Work item:
Word for word, copy out every line of the records, omitting each picture.

Record excerpts:

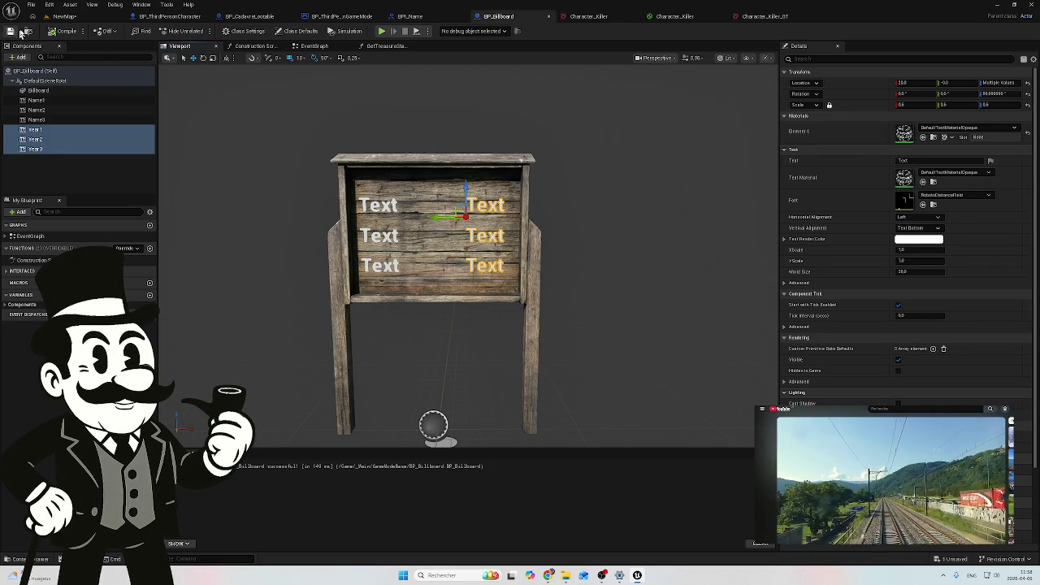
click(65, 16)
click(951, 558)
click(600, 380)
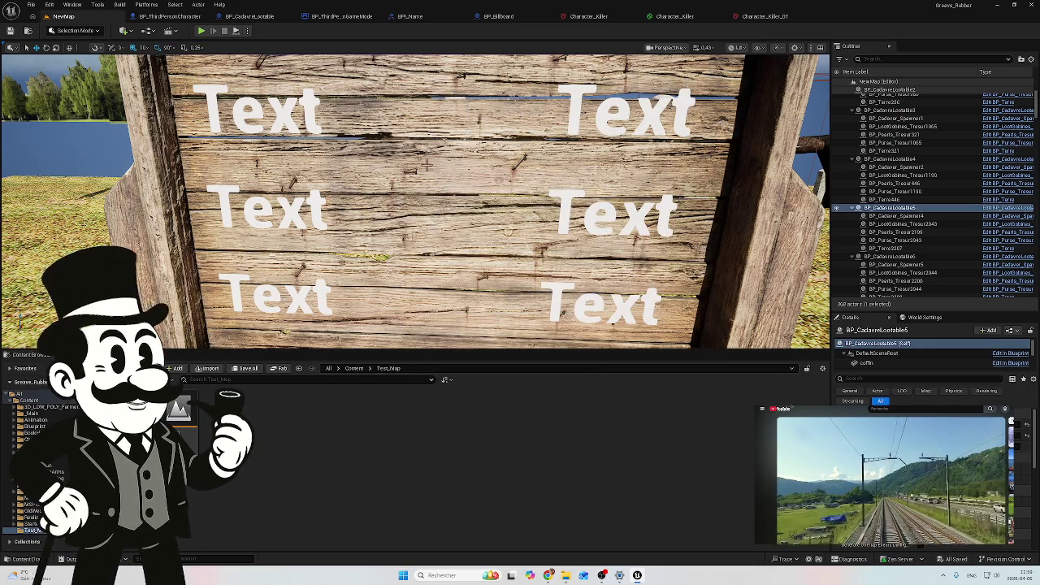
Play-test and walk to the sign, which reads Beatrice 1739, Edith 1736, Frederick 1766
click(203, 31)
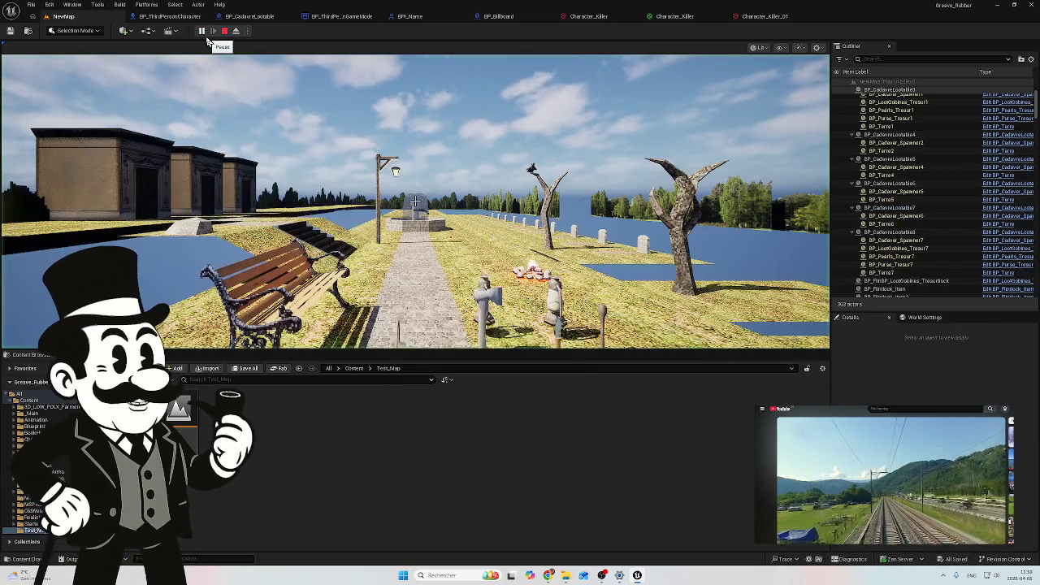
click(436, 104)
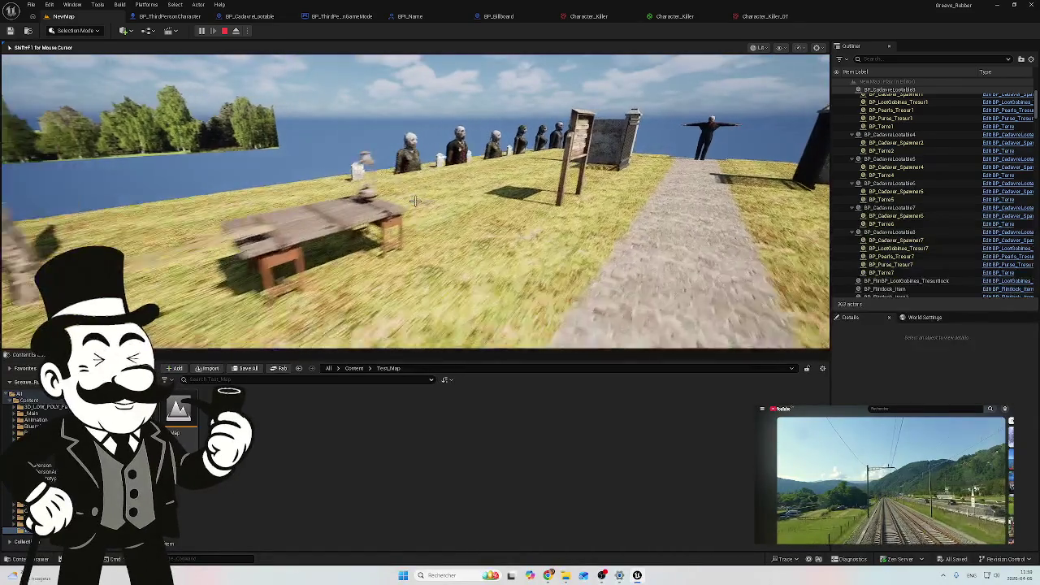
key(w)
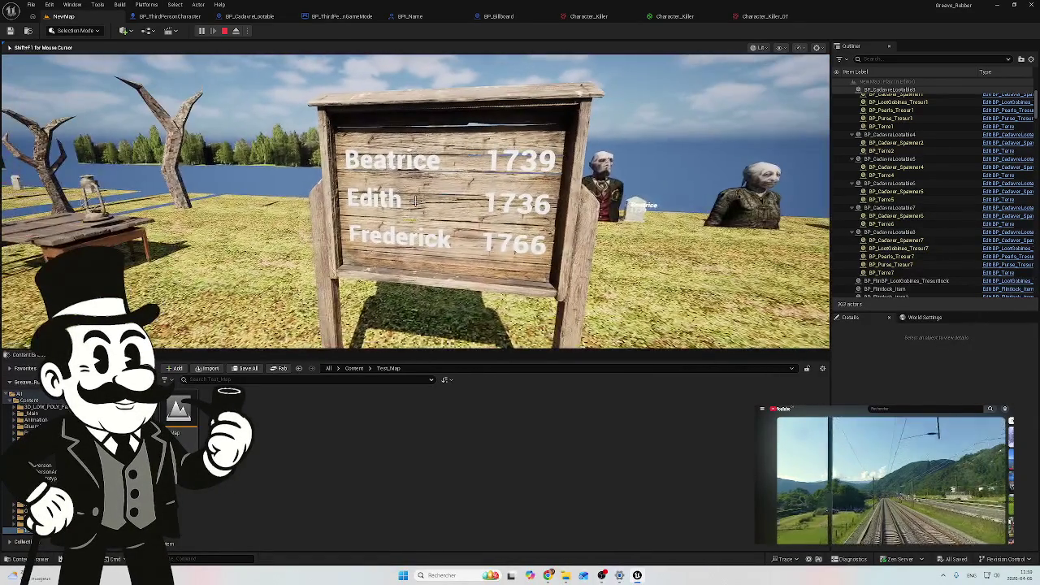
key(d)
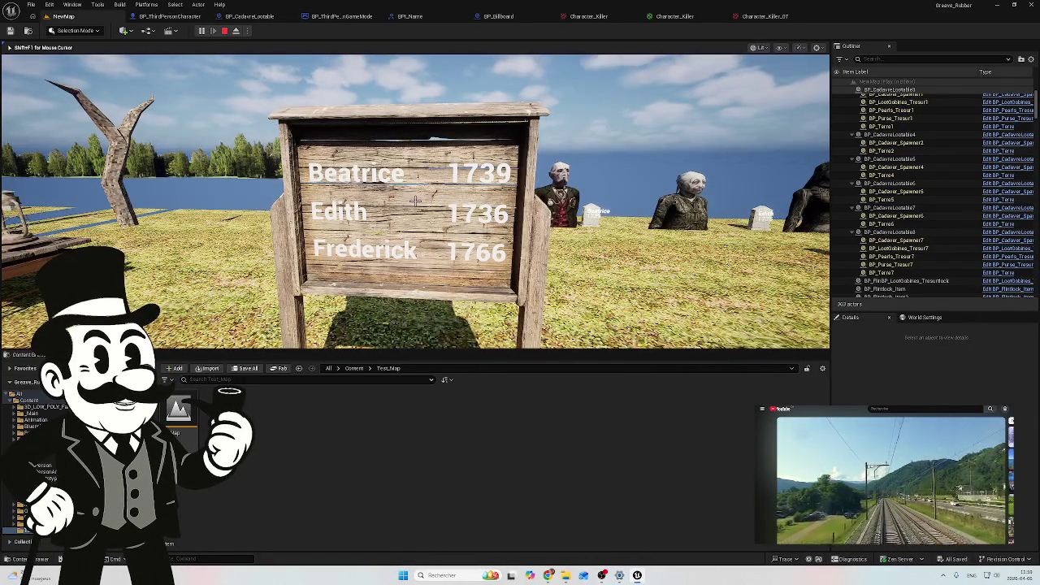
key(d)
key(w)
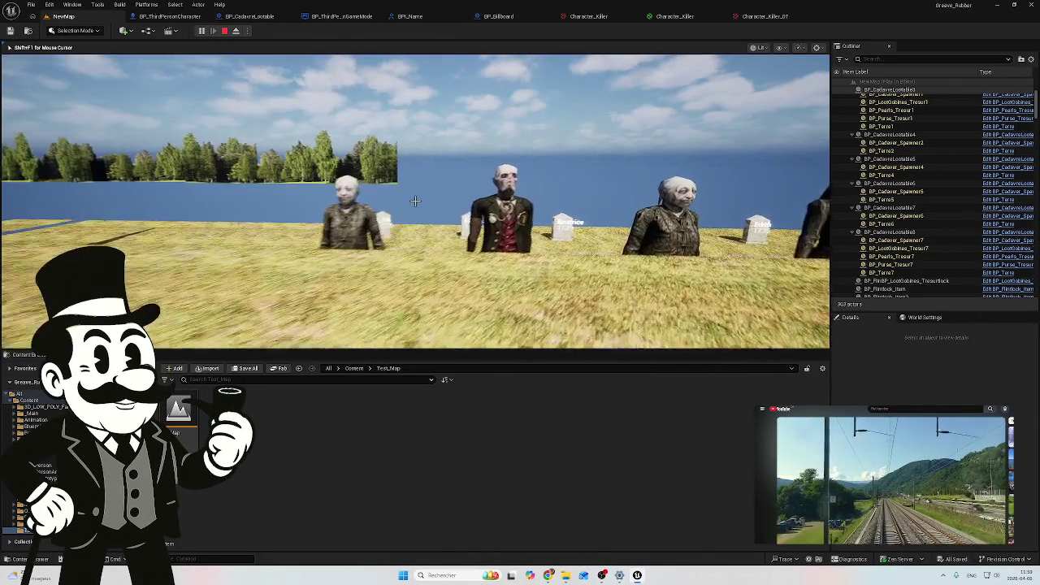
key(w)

Exercise answer:
click(65, 16)
click(951, 558)
click(600, 380)
Play-test and walk to the sign, which reads Beatrice 1739, Edith 1736, Frederick 1766
click(203, 31)
click(436, 104)
key(w)
key(d)
key(d)
key(w)
key(w)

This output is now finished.